The case was about market timing the sale of mutual funds. Fund pricing is completed at 4:00 pm Eastern Time, unlike individual stocks that are priced throughout the day once the stock market opens.
Profits should have gone to individual investors. Instead they were siphoned off by sophisticated traders who took advantage of the time difference trading within mutual funds owning foreign stocks. Knowing the value of the overseas markets, they profited from trading with this information.
The five companies pursued by the Ontario Securities Commission were AIC, CI Mutual Funds, Franklin Templeton, AGF and IG Investment Management. After the Commission’s initial investigation, they agreed to pay back just over $200 million to affected investors.
Then it became interesting; very interesting. Those affected investors, unsatisfied with the initial settlement, launched a law suit. The Ontario Superior Court ruled against them saying the matter would be best settled by the regulator instead of a class action law suit.
The decision was appealed. The next two court decisions ruled in favour of allowing investors to continue with their class action law suit against these five mutual fund companies. Three companies reached a settlement but two didn’t. Their fate and the fate of individual investors rested with the pending decision by the Supreme Court. The two companies lost that decision.
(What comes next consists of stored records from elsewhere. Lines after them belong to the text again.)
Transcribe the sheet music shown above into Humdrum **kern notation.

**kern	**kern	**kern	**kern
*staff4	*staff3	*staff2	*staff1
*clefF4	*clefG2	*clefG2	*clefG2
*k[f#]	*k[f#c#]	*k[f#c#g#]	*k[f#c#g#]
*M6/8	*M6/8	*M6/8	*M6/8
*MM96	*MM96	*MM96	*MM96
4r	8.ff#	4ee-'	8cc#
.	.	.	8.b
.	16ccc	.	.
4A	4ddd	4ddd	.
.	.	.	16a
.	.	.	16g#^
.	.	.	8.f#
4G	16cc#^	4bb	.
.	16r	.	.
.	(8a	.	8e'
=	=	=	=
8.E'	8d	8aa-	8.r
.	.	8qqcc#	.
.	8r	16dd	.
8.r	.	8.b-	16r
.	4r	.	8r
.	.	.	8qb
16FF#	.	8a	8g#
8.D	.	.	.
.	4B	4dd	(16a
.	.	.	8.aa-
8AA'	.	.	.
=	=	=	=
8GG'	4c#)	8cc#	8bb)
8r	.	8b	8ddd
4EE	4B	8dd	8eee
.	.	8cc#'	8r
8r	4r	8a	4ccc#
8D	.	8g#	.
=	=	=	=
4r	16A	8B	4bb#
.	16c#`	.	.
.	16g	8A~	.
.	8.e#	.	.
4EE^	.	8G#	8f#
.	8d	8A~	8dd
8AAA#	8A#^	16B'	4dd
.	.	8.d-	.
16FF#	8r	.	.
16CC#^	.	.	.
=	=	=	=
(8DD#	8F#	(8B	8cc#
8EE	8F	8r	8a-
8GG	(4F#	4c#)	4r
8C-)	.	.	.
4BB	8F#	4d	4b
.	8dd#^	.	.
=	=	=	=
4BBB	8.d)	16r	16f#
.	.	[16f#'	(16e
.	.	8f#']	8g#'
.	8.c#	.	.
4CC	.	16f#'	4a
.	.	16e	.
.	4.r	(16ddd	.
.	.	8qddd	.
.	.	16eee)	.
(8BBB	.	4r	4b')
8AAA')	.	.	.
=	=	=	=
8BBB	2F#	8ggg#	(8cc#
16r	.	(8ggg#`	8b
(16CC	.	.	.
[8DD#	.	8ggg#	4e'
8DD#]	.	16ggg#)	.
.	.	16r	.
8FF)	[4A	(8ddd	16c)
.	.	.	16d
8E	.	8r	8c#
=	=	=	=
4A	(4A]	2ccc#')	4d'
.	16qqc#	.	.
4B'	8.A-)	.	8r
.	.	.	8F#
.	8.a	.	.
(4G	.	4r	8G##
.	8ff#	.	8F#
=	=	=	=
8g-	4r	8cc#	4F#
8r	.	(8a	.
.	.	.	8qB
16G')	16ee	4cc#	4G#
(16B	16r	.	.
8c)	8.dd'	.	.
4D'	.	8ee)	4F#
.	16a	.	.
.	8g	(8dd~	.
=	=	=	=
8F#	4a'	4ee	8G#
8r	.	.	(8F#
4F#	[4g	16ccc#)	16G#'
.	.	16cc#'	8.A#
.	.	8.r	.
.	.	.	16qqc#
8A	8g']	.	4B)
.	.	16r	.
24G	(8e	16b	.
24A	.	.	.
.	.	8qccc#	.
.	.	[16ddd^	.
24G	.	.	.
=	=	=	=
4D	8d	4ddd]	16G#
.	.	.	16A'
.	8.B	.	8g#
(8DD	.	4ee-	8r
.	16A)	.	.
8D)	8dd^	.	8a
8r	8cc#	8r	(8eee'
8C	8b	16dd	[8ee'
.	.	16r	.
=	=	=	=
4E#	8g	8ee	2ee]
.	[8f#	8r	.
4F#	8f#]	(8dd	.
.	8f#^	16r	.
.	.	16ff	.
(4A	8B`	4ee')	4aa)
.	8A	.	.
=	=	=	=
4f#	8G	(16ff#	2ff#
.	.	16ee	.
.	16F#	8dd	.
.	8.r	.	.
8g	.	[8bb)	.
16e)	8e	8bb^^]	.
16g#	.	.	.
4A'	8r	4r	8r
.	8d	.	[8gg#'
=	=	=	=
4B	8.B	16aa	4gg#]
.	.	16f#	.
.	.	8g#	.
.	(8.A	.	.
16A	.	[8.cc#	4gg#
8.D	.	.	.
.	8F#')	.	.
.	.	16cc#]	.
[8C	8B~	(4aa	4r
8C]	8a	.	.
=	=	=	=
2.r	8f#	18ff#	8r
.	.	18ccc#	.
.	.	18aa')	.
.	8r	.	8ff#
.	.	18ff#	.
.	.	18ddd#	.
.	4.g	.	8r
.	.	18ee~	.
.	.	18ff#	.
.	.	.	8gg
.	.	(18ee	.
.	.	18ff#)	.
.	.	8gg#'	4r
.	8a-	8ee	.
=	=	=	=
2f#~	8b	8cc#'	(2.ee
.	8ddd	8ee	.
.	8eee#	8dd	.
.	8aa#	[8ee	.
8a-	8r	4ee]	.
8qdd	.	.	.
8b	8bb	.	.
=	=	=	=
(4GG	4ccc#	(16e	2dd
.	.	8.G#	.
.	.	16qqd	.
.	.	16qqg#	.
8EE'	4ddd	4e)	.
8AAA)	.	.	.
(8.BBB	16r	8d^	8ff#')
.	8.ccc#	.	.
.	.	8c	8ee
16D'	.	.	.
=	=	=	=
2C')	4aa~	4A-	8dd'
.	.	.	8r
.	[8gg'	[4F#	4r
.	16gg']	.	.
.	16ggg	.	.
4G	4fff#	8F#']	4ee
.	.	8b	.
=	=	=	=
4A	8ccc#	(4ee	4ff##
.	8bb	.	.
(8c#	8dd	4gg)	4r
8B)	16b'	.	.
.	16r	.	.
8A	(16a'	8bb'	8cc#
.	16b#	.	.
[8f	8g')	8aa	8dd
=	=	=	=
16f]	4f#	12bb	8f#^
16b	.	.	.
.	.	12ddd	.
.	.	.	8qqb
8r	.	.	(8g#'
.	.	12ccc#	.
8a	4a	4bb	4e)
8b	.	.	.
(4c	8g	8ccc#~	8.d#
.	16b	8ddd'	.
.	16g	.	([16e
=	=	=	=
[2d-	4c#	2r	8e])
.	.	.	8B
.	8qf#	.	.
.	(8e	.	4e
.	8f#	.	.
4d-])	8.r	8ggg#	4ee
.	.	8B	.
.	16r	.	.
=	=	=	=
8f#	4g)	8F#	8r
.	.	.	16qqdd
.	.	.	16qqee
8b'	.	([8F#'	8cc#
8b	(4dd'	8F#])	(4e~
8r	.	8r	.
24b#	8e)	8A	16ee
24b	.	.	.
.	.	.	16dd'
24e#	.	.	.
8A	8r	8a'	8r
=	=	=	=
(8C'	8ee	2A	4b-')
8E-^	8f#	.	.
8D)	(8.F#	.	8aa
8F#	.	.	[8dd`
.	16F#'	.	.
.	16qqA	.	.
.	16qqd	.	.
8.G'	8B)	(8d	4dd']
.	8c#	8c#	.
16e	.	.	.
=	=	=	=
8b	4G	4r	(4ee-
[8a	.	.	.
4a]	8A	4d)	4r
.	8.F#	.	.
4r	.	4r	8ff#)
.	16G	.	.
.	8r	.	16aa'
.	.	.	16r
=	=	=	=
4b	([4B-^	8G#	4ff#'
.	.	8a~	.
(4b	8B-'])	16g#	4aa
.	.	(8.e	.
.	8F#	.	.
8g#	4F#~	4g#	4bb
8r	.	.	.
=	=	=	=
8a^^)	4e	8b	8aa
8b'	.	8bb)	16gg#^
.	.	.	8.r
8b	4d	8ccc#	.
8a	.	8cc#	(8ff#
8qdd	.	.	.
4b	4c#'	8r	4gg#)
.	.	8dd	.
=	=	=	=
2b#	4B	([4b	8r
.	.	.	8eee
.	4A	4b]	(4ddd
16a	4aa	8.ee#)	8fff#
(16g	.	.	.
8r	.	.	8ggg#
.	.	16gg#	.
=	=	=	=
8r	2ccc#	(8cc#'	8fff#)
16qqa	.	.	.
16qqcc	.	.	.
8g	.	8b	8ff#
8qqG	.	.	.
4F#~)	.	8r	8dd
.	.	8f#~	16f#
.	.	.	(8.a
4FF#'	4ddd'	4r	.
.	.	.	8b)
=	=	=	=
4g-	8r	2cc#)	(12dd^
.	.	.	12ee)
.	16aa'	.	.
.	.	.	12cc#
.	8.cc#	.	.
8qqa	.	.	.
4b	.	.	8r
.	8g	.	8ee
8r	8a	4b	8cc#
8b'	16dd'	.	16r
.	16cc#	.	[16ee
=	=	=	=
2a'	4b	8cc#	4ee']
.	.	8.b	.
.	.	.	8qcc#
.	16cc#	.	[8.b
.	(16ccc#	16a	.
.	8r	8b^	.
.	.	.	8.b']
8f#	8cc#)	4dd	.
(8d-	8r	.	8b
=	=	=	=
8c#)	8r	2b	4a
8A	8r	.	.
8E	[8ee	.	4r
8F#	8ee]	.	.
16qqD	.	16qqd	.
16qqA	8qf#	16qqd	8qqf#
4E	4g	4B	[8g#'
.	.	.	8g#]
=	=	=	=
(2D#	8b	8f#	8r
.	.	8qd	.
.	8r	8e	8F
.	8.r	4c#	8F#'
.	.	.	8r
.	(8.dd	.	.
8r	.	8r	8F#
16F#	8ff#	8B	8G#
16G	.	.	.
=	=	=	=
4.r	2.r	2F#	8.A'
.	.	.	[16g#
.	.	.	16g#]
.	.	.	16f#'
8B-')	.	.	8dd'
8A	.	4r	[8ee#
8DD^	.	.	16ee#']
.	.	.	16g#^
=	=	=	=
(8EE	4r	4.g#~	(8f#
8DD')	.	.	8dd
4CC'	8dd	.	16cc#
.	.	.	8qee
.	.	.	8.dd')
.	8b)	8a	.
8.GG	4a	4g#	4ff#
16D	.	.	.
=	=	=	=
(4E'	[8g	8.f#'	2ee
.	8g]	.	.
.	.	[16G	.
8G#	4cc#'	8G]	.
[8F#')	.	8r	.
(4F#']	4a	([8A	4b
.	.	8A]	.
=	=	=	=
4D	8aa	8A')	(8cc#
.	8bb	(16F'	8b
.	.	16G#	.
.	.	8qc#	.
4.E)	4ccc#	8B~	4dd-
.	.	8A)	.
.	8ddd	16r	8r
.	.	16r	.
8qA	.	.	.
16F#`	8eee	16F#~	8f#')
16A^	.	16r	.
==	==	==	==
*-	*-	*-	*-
Indeed it was a victory for individual investors who claim they lost money because mutual fund companies allowed large traders to profit at their expense. The decision was decisive and in mid-December Canada’s top court ruled 7-0.
Now the class action legal case can continue against AIC and CI, the two firms that did not settle earlier. The judge thought the size of the class action could be as high as 265,000 investors with AIC and 804,000 investors with CI. One expert suggested the loss could be $192 million against AIC and $350,000 million against CI.
This legal case seemed like a classic story of the little guy being taken advantage of by a larger opponent. Many investors often think their interests are secondary to the big companies controlling the investment business. Here, in my opinion the “little guy” won the battle by a convincing margin. Justice did prevail for the individual investor.
There is a fine line between profit, greed,and the misuse of power. This case of market timing is one of many issues expressed by investors. Concerns about hidden mutual fund fees and the potential for a conflict of interest between investors, investment advisors and investment companies serving them are also expressed.
There are two aspects to the December court ruling: fairness and protection. Fairness was given to individual investors against the powerful force of several large investment firms.
The more significant factor is the question of whether this ruling is a shift towards better protection of the interests of individual investors. In this case the court decision was a significant win for individual investors.